Israeli Prime Minister Netanyahu also wants the US to vote against the resolution

Justin Carissimo
New York
Thursday 22 December 2016 18:31 GMT
US President-elect Donald Trump addresses a 'Thank You Tour 2016' rally on December 17, 2016 in Mobile, Alabama.
US President-elect Donald Trump addresses a 'Thank You Tour 2016' rally on December 17, 2016 in Mobile, Alabama. (Jim Watson/Getty)

Just weeks before he takes office, President-elect Donald Trump is urging the Obama administration to veto the UN resolution that would prevent Israel from building settlements on Palestinian territory.

"As the United States has long maintained, peace between the Israelis and the Palestinians will only come through direct negotiations between the parties, and not through the imposition of terms by the United Nations,” Trump said in a statement that he posted to Facebook and Twitter on Thursday. “This puts Israel in a very poor negotiating position and is extremely unfair to all Israelis."

Of course, Israeli Prime Minister Benjamin Netanyahu has also condemned the resolution and has urged the United States to veto the proposal. The 15-member council will vote on the measure at 3pm ET on Thursday. It’s currently unclear whether or not the Obama administration will vote in favor of the resolution.

In the past, President Obama has criticized Israel’s settlement construction in the West Bank and East Jerusalem but US officials told Reuters this month that he is not expected to make major decisions between Israeli-Palestinian relations before he leaves office.
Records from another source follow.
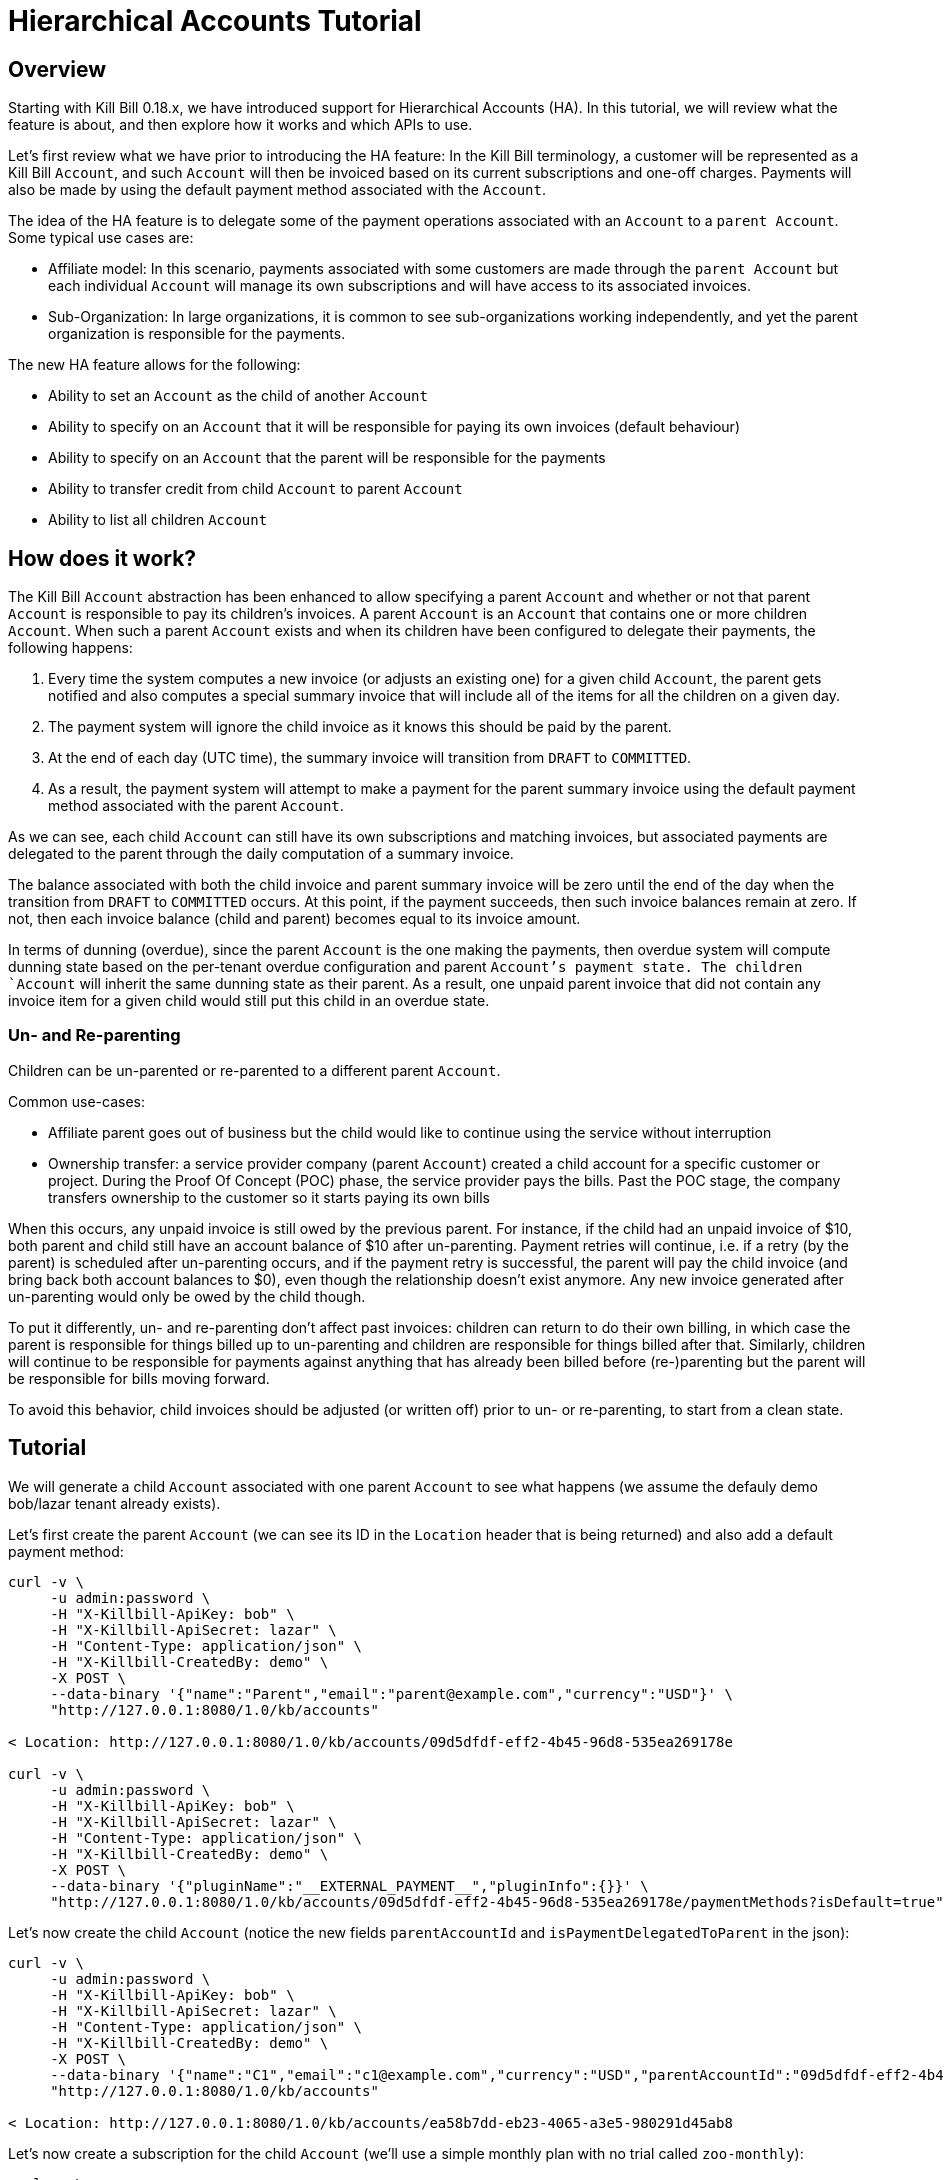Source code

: = Hierarchical Accounts Tutorial

== Overview

Starting with Kill Bill 0.18.x, we have introduced support for Hierarchical Accounts (HA). In this tutorial, we will review what the feature is about, and then explore how it works and which APIs to use.

Let's first review what we have prior to introducing the HA feature: In the Kill Bill terminology, a customer will be represented as a Kill Bill `Account`, and such `Account` will then be invoiced based on its current subscriptions and one-off charges. Payments will also be made by using the default payment method associated with the `Account`.

The idea of the HA feature is to delegate some of the payment operations associated with an `Account` to a `parent Account`. Some typical use cases are:

* Affiliate model: In this scenario, payments associated with some customers are made through the `parent Account` but each individual `Account` will manage its own subscriptions and will have access to its associated invoices.
* Sub-Organization: In large organizations, it is common to see sub-organizations working independently, and yet the parent organization is responsible for the payments.

The new HA feature allows for the following:

* Ability to set an `Account` as the child of another `Account`
* Ability to specify on an `Account` that it will be responsible for paying its own invoices (default behaviour)
* Ability to specify on an `Account` that the parent will be responsible for the payments
* Ability to transfer credit from child `Account` to parent `Account`
* Ability to list all children `Account`

== How does it work?

The Kill Bill `Account` abstraction has been enhanced to allow specifying a parent `Account` and whether or not that parent `Account` is responsible to pay its children's invoices. A parent `Account` is an `Account` that contains one or more children `Account`. When such a parent `Account` exists and when its children have been configured to delegate their payments, the following happens:

1. Every time the system computes a new invoice (or adjusts an existing one) for a given child `Account`, the parent gets notified and also computes a special summary invoice that will include all of the items for all the children on a given day.
2. The payment system will ignore the child invoice as it knows this should be paid by the parent.
3. At the end of each day (UTC time), the summary invoice will transition from `DRAFT` to `COMMITTED`.
4. As a result, the payment system will attempt to make a payment for the parent summary invoice using the default payment method associated with the parent `Account`.

As we can see, each child `Account` can still have its own subscriptions and matching invoices, but associated payments are delegated to the parent through the daily computation of a summary invoice.

The balance associated with both the child invoice and parent summary invoice will be zero until the end of the day when the transition from `DRAFT` to `COMMITTED` occurs. At this point, if the payment succeeds, then such invoice balances remain at zero. If not, then each invoice balance (child and parent) becomes equal to its invoice amount.

In terms of dunning (overdue), since the parent `Account` is the one making the payments, then overdue system will compute dunning state based on the per-tenant overdue configuration and parent `Account`'s payment state. The children `Account` will inherit the same dunning state as their parent. As a result, one unpaid parent invoice that did not contain any invoice item for a given child would still put this child in an overdue state.

=== Un- and Re-parenting

Children can be un-parented or re-parented to a different parent `Account`.

Common use-cases:

* Affiliate parent goes out of business but the child would like to continue using the service without interruption
* Ownership transfer: a service provider company (parent `Account`) created a child account for a specific customer or project. During the Proof Of Concept (POC) phase, the service provider pays the bills. Past the POC stage, the company transfers ownership to the customer so it starts paying its own bills

When this occurs, any unpaid invoice is still owed by the previous parent. For instance, if the child had an unpaid invoice of $10, both parent and child still have an account balance of $10 after un-parenting. Payment retries will continue, i.e. if a retry (by the parent) is scheduled after un-parenting occurs, and if the payment retry is successful, the parent will pay the child invoice (and bring back both account balances to $0), even though the relationship doesn't exist anymore. Any new invoice generated after un-parenting would only be owed by the child though.

To put it differently, un- and re-parenting don't affect past invoices: children can return to do their own billing, in which case the parent is responsible for things billed up to un-parenting and children are responsible for things billed after that. Similarly, children will continue to be responsible for payments against anything that has already been billed before (re-)parenting but the parent will be responsible for bills moving forward.

To avoid this behavior, child invoices should be adjusted (or written off) prior to un- or re-parenting, to start from a clean state.

== Tutorial

We will generate a child `Account` associated with one parent `Account` to see what happens (we assume the defauly demo bob/lazar tenant already exists).


Let's first create the parent `Account` (we can see its ID in the `Location` header that is being returned) and also add a default payment method:

[source,bash]
----
curl -v \
     -u admin:password \
     -H "X-Killbill-ApiKey: bob" \
     -H "X-Killbill-ApiSecret: lazar" \
     -H "Content-Type: application/json" \
     -H "X-Killbill-CreatedBy: demo" \
     -X POST \
     --data-binary '{"name":"Parent","email":"parent@example.com","currency":"USD"}' \
     "http://127.0.0.1:8080/1.0/kb/accounts"

< Location: http://127.0.0.1:8080/1.0/kb/accounts/09d5dfdf-eff2-4b45-96d8-535ea269178e

curl -v \
     -u admin:password \
     -H "X-Killbill-ApiKey: bob" \
     -H "X-Killbill-ApiSecret: lazar" \
     -H "Content-Type: application/json" \
     -H "X-Killbill-CreatedBy: demo" \
     -X POST \
     --data-binary '{"pluginName":"__EXTERNAL_PAYMENT__","pluginInfo":{}}' \
     "http://127.0.0.1:8080/1.0/kb/accounts/09d5dfdf-eff2-4b45-96d8-535ea269178e/paymentMethods?isDefault=true"
----

Let's now create the child `Account` (notice the new fields `parentAccountId` and `isPaymentDelegatedToParent` in the json):

[source,bash]
----
curl -v \
     -u admin:password \
     -H "X-Killbill-ApiKey: bob" \
     -H "X-Killbill-ApiSecret: lazar" \
     -H "Content-Type: application/json" \
     -H "X-Killbill-CreatedBy: demo" \
     -X POST \
     --data-binary '{"name":"C1","email":"c1@example.com","currency":"USD","parentAccountId":"09d5dfdf-eff2-4b45-96d8-535ea269178e", "isPaymentDelegatedToParent":true}' \
     "http://127.0.0.1:8080/1.0/kb/accounts"

< Location: http://127.0.0.1:8080/1.0/kb/accounts/ea58b7dd-eb23-4065-a3e5-980291d45ab8
----


Let's now create a subscription for the child `Account` (we'll use a simple monthly plan with no trial called `zoo-monthly`):

[source,bash]
----
curl -v \
     -u admin:password \
     -H "X-Killbill-ApiKey: bob" \
     -H "X-Killbill-ApiSecret: lazar" \
     -H "Content-Type: application/json" \
     -H "X-Killbill-CreatedBy: demo" \
     -X POST \
     --data-binary '{"accountId":"ea58b7dd-eb23-4065-a3e5-980291d45ab8","externalKey":"s1","planName":"zoo-monthly"}' \
     "http://127.0.0.1:8080/1.0/kb/subscriptions"
----


If we inspect our database entries, we see that there is a COMMITTED invoice for the child and a DRAFT invoice for the parent:


[source,bash]
----
mysql> select * from invoices where account_id = 'ea58b7dd-eb23-4065-a3e5-980291d45ab8'\G
*************************** 1. row ***************************
        record_id: 45545
               id: 742c700d-e957-4948-a0bb-b16c0e4a4ecb
       account_id: ea58b7dd-eb23-4065-a3e5-980291d45ab8
     invoice_date: 2016-12-09
      target_date: 2016-12-09
         currency: USD
           status: COMMITTED
         migrated: 0
   parent_invoice: 0
       created_by: SubscriptionBaseTransition
     created_date: 2016-12-09 21:11:12
account_record_id: 6750
 tenant_record_id: 338
1 row in set (0.00 sec)

mysql> select * from invoices where account_id = '09d5dfdf-eff2-4b45-96d8-535ea269178e'\G
*************************** 1. row ***************************
        record_id: 45546
               id: 5a056e57-1089-4d15-a2b2-27df996dfbb1
       account_id: 09d5dfdf-eff2-4b45-96d8-535ea269178e
     invoice_date: 2016-12-09
      target_date: NULL
         currency: USD
           status: DRAFT
         migrated: 0
   parent_invoice: 1
       created_by: CreateParentInvoice
     created_date: 2016-12-09 21:11:13
account_record_id: 6749
 tenant_record_id: 338
1 row in set (0.00 sec)
----

Let's now move the clock to the end of the day to trigger the transition from `DRAFT` to `COMMITTED`:

[source,bash]
----
curl -v \
    -X POST \
     -u admin:password \
     -H "X-Killbill-ApiKey: bob" \
     -H "X-Killbill-ApiSecret: lazar" \
     -H "Content-Type: application/json" \
     -H "X-Killbill-CreatedBy: demo" \
    'http://127.0.0.1:8080/1.0/kb/test/clock?requestedDate=2016-12-10'
----

Let's look again at the parent invoice (and also the item it contains):

[source,bash]
----
mysql>  select * from invoices where account_id = '09d5dfdf-eff2-4b45-96d8-535ea269178e'\G
*************************** 1. row ***************************
        record_id: 45546
               id: 5a056e57-1089-4d15-a2b2-27df996dfbb1
       account_id: 09d5dfdf-eff2-4b45-96d8-535ea269178e
     invoice_date: 2016-12-09
      target_date: NULL
         currency: USD
           status: COMMITTED
         migrated: 0
   parent_invoice: 1
       created_by: CreateParentInvoice
     created_date: 2016-12-09 21:11:13
account_record_id: 6749
 tenant_record_id: 338
1 row in set (0.00 sec)

> select * from invoice_items  where invoice_id = '5a056e57-1089-4d15-a2b2-27df996dfbb1'\G
*************************** 1. row ***************************
        record_id: 59901
               id: bed7bd0d-4557-435c-9208-f09ef08d36c3
             type: PARENT_SUMMARY
       invoice_id: 5a056e57-1089-4d15-a2b2-27df996dfbb1
       account_id: 09d5dfdf-eff2-4b45-96d8-535ea269178e
 child_account_id: ea58b7dd-eb23-4065-a3e5-980291d45ab8
        bundle_id: NULL
  subscription_id: NULL
      description: ea58b7dd-eb23-4065-a3e5-980291d45ab8 summary
        plan_name: NULL
       phase_name: NULL
       usage_name: NULL
       start_date: NULL
         end_date: NULL
           amount: 34.000000000
             rate: NULL
         currency: USD
   linked_item_id: NULL
       created_by: CreateParentInvoice
     created_date: 2016-12-09 21:11:13
account_record_id: 6749
 tenant_record_id: 338
----


We can see that the parent invoice contains only one `PARENT_SUMMARY` item and that its state is now `COMMITTED` as expected.

Let's now verify what happens on the payment side:

[source,bash]
----
 mysql> select * from payments where account_id = '09d5dfdf-eff2-4b45-96d8-535ea269178e'\G
 *************************** 1. row ***************************
               record_id: 17634
                      id: b75a7646-091d-471c-824c-4cef375de714
              account_id: 09d5dfdf-eff2-4b45-96d8-535ea269178e
       payment_method_id: 857aea5d-9c55-475b-8094-7746e96448de
            external_key: e9f07f58-4332-44ee-8c4a-05c89395a308
              state_name: PURCHASE_SUCCESS
 last_success_state_name: PURCHASE_SUCCESS
              created_by: PaymentRequestProcessor
            created_date: 2016-12-10 00:00:00
              updated_by: PaymentRequestProcessor
            updated_date: 2016-12-10 00:00:00
       account_record_id: 6749
        tenant_record_id: 338
 1 row in set (0.00 sec)

 mysql>
 mysql> select * from payments where account_id = 'ea58b7dd-eb23-4065-a3e5-980291d45ab8'\G
 Empty set (0.01 sec)

----

As expected we see one payment for the parent invoice and no payment for the child.

== Advanced use-cases

=== Committing parent invoices early

Parent `DRAFT` invoices can be committed early if needed, through the `PUT /1.0/kb/invoices/<parentInvoiceId>/commitInvoice` API. If a new child invoice is generated prior the end of that day, the system will recreate a new `SUMMARY` invoice for that day.

== Conclusion

There is a lot more to demo (regarding dunning, invoice adjustment, ...), but this should provide a highlight of what the feature is about. Note that this is a new feature in 0.18 and as such it should be seen as Beta (you are responsible to verify it works accordingly to your use case, load, ...).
While speaking at his final press conference of the year, the president urged Trump to take on a fresh perspective of US foreign policy.

“What I’ve advised the president-elect is that across the board on foreign policy, you wanna make sure that you’re doing it in a systematic, deliberate, intentional way,” the president said last Friday.

“And since there’s only one president at a time, my advice to him has been that before he starts having a lot of interaction with foreign governments, other than the usual courtesy calls, that he should wanna have his full team in place, that he should want his team to be fully briefed on what’s gone on in the past and where the potential pitfalls may be, where the opportunities are, what we’ve learned from eight years of experience, so that as he’s then maybe taking foreign policy in a new direction, he’s got all the information to make good decisions.”